Sunday, October 1, 2006

THE TURNING YEAR

I know, it's a fall picture and the background is green. But one, I had trouble matching the other colors, this one looked the best. Two, I finally realized that the trees turn color in pretty much the order they leafed out. The dogwood in the front yard is almost completly red while most of maples and oaks are still nice and green. Three I like green. :-)

It's the first of October and like clock work, it's foggy in Springfield this morning. The land has stored up alll that heat from the sunny days in July and August and when the cool, damp ocean air moves in we get fog. Especially near the rivers and open farm land. I've left the fog behind as I hit the freeway on the way to work and driven back into it on 99 as I pass the airport. Ironically the airport sits on one of the foggiest places in town. Ot maybe air ports attract fog like trailers seem to attract tornadoes, I don't know. It's one of those mysteries. 

Stumbled onto a valley nursury that specializes in plants native to the Northwest. If you're curious, go here. http://www.nwplants.com/ I printed off the shrub catalog and mom's really excited. I'll do the perennials this morning and give her a chance to look at those. I recognized some of the plants from what we've seen in the plantings at the park where we go to walk. Especially a little shrub with light yellow flowers. It's a potentilla. And the Nootka Roses.

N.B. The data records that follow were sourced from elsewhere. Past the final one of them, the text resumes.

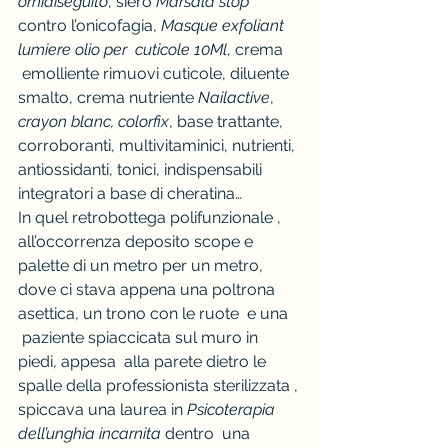
ornidiseguito
, siero 
Marsala stop 
contro l’onicofagia, 
Masque exfoliant 
lumiere olio per  cuticole 10Ml
, crema 
 emolliente rimuovi cuticole, diluente 
smalto, crema nutriente 
Nailactive
, 
crayon blanc, colorfix
, base trattante, 
corroboranti, multivitaminici, nutrienti, 
antiossidanti, tonici, indispensabili 
integratori a base di cheratina…
In quel retrobottega polifunzionale , 
all’occorrenza deposito scope e 
palette di un metro per un metro, 
dove ci stava appena una poltrona 
asettica, un trono con le ruote  e una 
 paziente spiaccicata sul muro in 
piedi, appesa  alla parete dietro le 
spalle della professionista sterilizzata , 
spiccava una laurea in 
Psicoterapia 
dell’unghia incarnita
 dentro  una 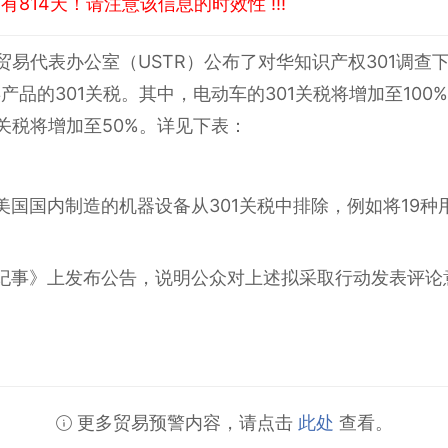
814天！请注意该信息的时效性 !!!
贸易代表办公室（USTR）公布了对华知识产权301调查下
产品的301关税。其中，电动车的301关税将增加至100
1关税将增加至50%。详见下表：
于美国国内制造的机器设备从301关税中排除，例如将19
邦纪事》上发布公告，说明公众对上述拟采取行动发表评
更多贸易预警内容，请点击
此处
查看。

Many of the plants do well in poor soils, tolerate dry conditions and generally don't have to have their branches held. Although I;m sure they'll take all the TLC they can get. Some of our original plantings haven't turned out as well as we'd like or did too well. The butterfly bush is a good example. Very pretty, but a pain in the ass. And if we want to lure some of the ground feeders down the hill we have to put in shrubs like the Nootka Rose that they can shelter in. So, it's time to scale back on some and bring in some new things. We've learned a lot in the last three years.

One neat thing about the plant listings. The icons tell you if it's edible, if butterflies like it, that kind of thing, and if Lewis and Clark cataloged it. Kind of a mini history lesson. Fun to check out, even if we don't buy the plant.

And for those of us who love almost all things Celtic, a little something to go on the wall next the garden. Replicas of Irish High Crosses. http://www.oldworldpresents.com/index.php?cPath=231_224&gclid=CIH59trZ1YcCFUpbGAodXUyIqg Click on the picture to get some info about the cross itself. I'm also partial to St Francis and the Laughing Buddha. LOL At least I won't get a hernia or need a fork lift to get these into the garden.

1 comment:

tenyearnap said...

Hey, I think you need to put that Stonehenge Reproducion in your yard. Haha.